▶
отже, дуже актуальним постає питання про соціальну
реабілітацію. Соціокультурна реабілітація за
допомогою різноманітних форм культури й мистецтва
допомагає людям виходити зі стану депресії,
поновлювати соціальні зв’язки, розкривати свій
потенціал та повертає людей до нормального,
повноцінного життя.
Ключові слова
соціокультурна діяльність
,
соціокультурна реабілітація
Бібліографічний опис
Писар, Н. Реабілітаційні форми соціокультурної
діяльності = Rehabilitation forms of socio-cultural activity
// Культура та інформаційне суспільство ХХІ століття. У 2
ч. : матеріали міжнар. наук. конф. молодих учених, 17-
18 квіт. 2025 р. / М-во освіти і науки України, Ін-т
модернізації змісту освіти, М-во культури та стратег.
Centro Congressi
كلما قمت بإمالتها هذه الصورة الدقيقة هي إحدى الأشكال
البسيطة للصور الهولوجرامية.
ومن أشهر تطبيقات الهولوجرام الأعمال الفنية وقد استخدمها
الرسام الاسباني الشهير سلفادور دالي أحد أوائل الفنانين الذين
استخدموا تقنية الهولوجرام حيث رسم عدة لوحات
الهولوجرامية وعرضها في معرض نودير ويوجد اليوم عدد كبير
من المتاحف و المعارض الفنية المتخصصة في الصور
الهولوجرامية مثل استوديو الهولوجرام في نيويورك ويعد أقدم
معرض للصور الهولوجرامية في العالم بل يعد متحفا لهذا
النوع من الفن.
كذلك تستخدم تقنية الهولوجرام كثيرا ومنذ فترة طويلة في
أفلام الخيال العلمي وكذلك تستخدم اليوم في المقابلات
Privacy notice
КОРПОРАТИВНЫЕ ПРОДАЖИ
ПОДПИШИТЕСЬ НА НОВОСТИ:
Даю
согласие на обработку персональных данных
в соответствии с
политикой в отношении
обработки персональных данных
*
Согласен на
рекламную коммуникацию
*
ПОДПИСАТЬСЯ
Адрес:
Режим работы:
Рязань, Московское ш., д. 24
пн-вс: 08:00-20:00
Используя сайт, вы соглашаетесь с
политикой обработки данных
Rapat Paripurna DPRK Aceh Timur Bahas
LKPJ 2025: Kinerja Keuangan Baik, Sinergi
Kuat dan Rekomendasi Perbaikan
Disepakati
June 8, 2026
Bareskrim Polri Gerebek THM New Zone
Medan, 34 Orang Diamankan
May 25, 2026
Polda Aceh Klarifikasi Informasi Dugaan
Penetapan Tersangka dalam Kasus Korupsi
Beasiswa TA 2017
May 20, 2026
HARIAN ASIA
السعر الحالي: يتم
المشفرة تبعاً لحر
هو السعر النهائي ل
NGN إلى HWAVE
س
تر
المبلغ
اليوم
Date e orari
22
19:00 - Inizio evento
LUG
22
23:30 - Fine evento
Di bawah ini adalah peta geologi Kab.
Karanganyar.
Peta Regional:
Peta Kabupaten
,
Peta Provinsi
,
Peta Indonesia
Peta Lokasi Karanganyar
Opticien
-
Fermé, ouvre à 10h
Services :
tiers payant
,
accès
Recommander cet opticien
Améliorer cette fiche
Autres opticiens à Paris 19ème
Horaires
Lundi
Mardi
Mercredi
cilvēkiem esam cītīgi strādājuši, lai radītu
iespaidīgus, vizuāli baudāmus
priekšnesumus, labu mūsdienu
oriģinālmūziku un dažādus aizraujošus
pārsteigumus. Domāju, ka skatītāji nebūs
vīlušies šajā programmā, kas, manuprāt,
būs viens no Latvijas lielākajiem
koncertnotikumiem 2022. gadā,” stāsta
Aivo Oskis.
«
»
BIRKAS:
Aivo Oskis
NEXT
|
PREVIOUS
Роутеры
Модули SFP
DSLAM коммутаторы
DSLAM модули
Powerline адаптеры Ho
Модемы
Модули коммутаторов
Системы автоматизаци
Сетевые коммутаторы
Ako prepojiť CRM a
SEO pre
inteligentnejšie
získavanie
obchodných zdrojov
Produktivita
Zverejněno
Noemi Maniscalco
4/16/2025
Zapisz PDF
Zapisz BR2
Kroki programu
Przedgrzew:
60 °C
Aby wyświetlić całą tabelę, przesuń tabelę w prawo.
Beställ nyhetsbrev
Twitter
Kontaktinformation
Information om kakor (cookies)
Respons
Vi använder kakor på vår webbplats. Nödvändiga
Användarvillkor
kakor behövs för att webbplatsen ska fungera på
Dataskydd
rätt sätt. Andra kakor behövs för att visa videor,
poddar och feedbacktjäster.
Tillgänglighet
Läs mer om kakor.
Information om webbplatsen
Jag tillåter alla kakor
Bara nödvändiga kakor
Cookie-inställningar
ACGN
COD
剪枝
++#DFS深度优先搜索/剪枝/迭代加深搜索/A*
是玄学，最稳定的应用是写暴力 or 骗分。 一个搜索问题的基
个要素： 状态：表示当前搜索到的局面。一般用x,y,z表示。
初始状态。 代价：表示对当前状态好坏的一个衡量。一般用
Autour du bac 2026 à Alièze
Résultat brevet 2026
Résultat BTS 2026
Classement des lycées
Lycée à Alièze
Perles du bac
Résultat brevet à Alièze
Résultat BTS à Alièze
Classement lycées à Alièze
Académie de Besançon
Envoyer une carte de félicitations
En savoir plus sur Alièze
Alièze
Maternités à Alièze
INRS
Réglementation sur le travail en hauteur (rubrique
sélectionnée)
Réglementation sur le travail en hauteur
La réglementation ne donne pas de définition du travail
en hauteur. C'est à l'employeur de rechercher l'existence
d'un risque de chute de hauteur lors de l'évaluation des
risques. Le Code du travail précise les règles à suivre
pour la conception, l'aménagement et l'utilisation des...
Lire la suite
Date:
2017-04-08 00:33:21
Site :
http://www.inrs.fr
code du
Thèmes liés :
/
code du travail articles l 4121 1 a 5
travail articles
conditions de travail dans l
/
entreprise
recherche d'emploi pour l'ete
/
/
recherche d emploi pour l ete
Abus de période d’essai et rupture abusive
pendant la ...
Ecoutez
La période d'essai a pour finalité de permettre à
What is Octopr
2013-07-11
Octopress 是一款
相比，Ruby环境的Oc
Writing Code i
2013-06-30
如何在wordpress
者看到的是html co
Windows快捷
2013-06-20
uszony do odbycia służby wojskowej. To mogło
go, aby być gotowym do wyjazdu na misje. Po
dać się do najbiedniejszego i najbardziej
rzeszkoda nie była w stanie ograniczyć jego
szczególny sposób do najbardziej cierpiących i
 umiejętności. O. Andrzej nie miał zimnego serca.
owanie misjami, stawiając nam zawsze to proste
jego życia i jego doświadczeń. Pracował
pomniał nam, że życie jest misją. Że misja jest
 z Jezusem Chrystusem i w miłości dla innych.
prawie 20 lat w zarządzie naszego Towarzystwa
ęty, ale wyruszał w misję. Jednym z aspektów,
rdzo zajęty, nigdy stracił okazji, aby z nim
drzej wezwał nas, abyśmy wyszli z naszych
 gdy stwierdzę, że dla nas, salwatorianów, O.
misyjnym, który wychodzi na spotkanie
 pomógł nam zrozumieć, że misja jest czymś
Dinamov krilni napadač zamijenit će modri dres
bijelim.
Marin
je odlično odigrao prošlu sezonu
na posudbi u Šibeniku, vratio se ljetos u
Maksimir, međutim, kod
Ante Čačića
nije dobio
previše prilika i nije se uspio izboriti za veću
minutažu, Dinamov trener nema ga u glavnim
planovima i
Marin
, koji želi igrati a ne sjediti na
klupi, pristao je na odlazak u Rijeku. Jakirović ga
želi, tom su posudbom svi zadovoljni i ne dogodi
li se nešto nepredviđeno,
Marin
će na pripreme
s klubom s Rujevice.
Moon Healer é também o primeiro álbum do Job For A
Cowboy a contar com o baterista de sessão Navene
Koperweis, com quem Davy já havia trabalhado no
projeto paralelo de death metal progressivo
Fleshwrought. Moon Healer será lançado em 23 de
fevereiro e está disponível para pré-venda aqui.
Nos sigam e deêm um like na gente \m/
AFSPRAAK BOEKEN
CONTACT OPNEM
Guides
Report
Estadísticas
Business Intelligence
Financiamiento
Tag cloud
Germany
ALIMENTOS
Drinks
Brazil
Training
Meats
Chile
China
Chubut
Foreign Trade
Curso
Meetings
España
◀
About this task >> Reproduce the records word for word from their very first line through the line containing "модернізації змісту освіти, М-во", including that line.

Finished exercise >>
отже, дуже актуальним постає питання про соціальну
реабілітацію. Соціокультурна реабілітація за
допомогою різноманітних форм культури й мистецтва
допомагає людям виходити зі стану депресії,
поновлювати соціальні зв’язки, розкривати свій
потенціал та повертає людей до нормального,
повноцінного життя.
Ключові слова
соціокультурна діяльність
,
соціокультурна реабілітація
Бібліографічний опис
Писар, Н. Реабілітаційні форми соціокультурної
діяльності = Rehabilitation forms of socio-cultural activity
// Культура та інформаційне суспільство ХХІ століття. У 2
ч. : матеріали міжнар. наук. конф. молодих учених, 17-
18 квіт. 2025 р. / М-во освіти і науки України, Ін-т
модернізації змісту освіти, М-во культури та стратег.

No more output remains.